Segment Start: DATA RECORDS

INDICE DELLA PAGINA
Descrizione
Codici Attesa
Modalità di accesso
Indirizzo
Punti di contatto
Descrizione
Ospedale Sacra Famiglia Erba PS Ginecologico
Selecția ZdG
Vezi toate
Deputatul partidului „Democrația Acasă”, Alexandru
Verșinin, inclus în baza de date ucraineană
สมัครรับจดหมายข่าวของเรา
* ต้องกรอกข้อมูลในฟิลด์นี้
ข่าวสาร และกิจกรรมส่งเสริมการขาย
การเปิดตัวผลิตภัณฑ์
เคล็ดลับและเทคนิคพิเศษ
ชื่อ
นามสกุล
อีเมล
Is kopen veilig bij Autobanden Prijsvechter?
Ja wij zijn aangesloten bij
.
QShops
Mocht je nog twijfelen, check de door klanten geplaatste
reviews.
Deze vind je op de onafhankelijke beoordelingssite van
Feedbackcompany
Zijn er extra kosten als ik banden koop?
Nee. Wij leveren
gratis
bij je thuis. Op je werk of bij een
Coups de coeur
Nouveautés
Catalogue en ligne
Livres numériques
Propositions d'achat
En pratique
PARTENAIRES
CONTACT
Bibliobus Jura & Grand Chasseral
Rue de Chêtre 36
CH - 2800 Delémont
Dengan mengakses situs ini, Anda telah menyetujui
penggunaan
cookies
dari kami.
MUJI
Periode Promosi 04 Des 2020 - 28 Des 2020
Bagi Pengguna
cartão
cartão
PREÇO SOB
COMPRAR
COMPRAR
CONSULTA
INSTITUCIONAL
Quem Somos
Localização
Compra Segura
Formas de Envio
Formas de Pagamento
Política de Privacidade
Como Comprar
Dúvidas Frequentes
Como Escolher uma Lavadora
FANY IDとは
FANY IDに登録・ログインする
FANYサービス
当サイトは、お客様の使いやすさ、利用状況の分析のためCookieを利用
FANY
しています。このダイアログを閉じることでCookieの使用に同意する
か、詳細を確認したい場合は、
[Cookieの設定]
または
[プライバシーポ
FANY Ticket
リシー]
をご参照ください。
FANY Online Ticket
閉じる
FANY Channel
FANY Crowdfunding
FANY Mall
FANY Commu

Segment End: DATA RECORDS

_AIM OF THE EXERCISE:_
Write out exactly, and only, each line from the one with "Como Escolher uma Lavadora" down to the last line of the records above.

_TASK RESPONSE:_
Como Escolher uma Lavadora
FANY IDとは
FANY IDに登録・ログインする
FANYサービス
当サイトは、お客様の使いやすさ、利用状況の分析のためCookieを利用
FANY
しています。このダイアログを閉じることでCookieの使用に同意する
か、詳細を確認したい場合は、
[Cookieの設定]
または
[プライバシーポ
FANY Ticket
リシー]
をご参照ください。
FANY Online Ticket
閉じる
FANY Channel
FANY Crowdfunding
FANY Mall
FANY Commu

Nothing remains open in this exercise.